Veröffentlicht am So., 1. Mär. 2020 00:00 Uhr

Jesus Christus spricht: Wachet! (Markus 13, 37)

Es sind die Tage nach Weihnachten. Der große Trubel ist vorbei, Ruhe ist eingekehrt. Ich sitze gemütlich bei einer Tasse Tee und Kerzenschein am Weihnachtsbaum und denke über den Monatsspruch für März nach: Wachet! Ein einfaches Wort, eine Aufforderung von Jesus, ohne viel Drumherum. Eine Mahnung zur Wachsamkeit. Im Markusevangelium ist es das letzte Wort vor den Abschnitten über das Leiden und Sterben Jesu und seine Auferstehung.

Aber was bedeutet diese Aufforderung eigentlich? Und wie erleben und leben wir sie? Wenn ich darüber nachdenke, fallen mir zunächst einmal die ganz persönlichen Situationen ein. Nach der Geburt eines Kindes wachen wir an der Wiege über das Neugeborene. So haben wir es auch an Weihnachten gehört. Maria und Josef, die an  der Krippe stehen und über Jesus wachen. Gerade in den ersten Lebensjahren  unserer Kinder müssen wir wachsam sein, unsere Kinder behüten und vor Gefahren schützen. Wenn sie krank sind und fiebern, sitzen wir daneben und passen auf sie auf. Wenn sie ihre ersten Schritte hinaus in die Welt machen, begleiten wir sie und  sorgen dafür, dass sie sicher sind.

Auch bei schwerkranken und sterbenden Angehörigen und Freunden sitzen wir und wachen. Wir geben das Gefühl, nicht allein zu sein, geben Geborgenheit und Beistand und begleiten sie in den letzten Stunden ihres Lebens. Das hilft auch uns, Abschied zu nehmen von einem geliebten Menschen. Aber leider bekommen wir oft nicht die Gelegenheit für diesen Abschied. Wenn der Tod eines Menschen plötzlich und unerwartet kommt. 

So habe ich es selbst vor 22 Jahren erlebt, als ein guter Freund plötzlich umgefallen und an Herzversagen gestorben ist. Keine 24 Stunden vorher hatten wir noch gemeinsam eine Schicht in einem Nachtcafé für Obdachlose durchwacht, ohne zu ahnen, dass es unser letztes Gespräch sein würde. Am nächsten Abend kam dann die schreckliche Nachricht seines Todes. Die darauffolgenden Stunden habe ich zusammen mit vielen Freunden in der Kirche verbracht. Wir haben Nachtwache gehalten, gemeinsam geweint und getrauert. Und noch heute versammeln wir uns jedes Jahr um seinen Geburtstag herum, zusammen mit seiner Mutter, am Grab und erzählen uns anschließend in einem nahen Café Geschichten über unseren Freund und das, was uns mit ihm verbindet.

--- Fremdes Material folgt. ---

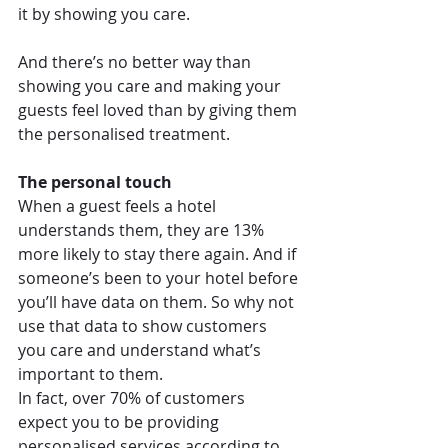
it by showing you care.
And there’s no better way than 
showing you care and making your 
guests feel loved than by giving them 
the personalised treatment.
The personal touch
When a guest feels a hotel 
understands them, they are 13% 
more likely to stay there again. And if 
someone’s been to your hotel before 
you’ll have data on them. So why not 
use that data to show customers 
you care and understand what’s 
important to them.
In fact, over 70% of customers 
expect you to be providing 
personalised services according to 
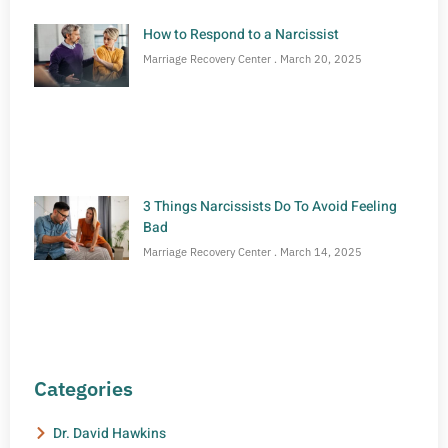
How to Respond to a Narcissist
Marriage Recovery Center
March 20, 2025
3 Things Narcissists Do To Avoid Feeling
Bad
Marriage Recovery Center
March 14, 2025
Categories
Dr. David Hawkins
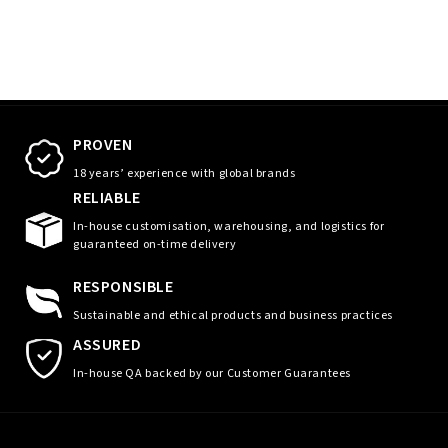
PROVEN
18 years’ experience with global brands
RELIABLE
In-house customisation, warehousing, and logistics for
guaranteed on-time delivery
RESPONSIBLE
Sustainable and ethical products and business practices
ASSURED
In-house QA backed by our Customer Guarantees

So haben viele Menschen ihre persönlichen Erlebnisse, Erfahrungen und Geschichten zum Thema unseres Monatsspruches. Doch Jesus fordert uns mit seinem „Wachet!“ auch auf, aufmerksam und wachsam im Alltäglichen und gegenüber unseren Mitmenschen und der Umwelt zu sein. Es geht nicht nur um unser persönliches Wachen, sondern eine Wachsamkeit in allen Bereichen unserer Gesellschaft.  Klimawandel, Kriege und politischer Populismus gehen uns alle an. Gerade die  Jugend hat in den vergangenen Monaten in beeindruckender Weise protestiert und uns Erwachsene aufgefordert, endlich zu handeln - ebenso wie die Politik, die den Klimawandel und dessen Folgen seit Jahrzehnten verschläft. Rettungsorganisationen  schippern seit Jahren wachsam über das Mittelmeer, um Flüchtlinge aus Afrika von  halb gekenterten Booten zu retten. Doch wer wacht über die vielen Kinder in den  Flüchtlingsheimen? 

Beim ersten Gottesdienst in der Synagoge nach dem Anschlag in Halle im letzten Oktober haben hunderte von Menschen auf der Straße vor der Synagoge gewacht,  damit die jüdischen Mitbürger geschützt und ohne Angst ihren Gottesdienst feiern konnten. Jeder kann daran mitwirken, die Welt ein Stückchen besser zu machen. Wo  können wir uns engagieren, wo können wir Farbe bekennen? Hier sind alle  aufgefordert, wachsam zu sein und da zu handeln, wo es notwendig ist.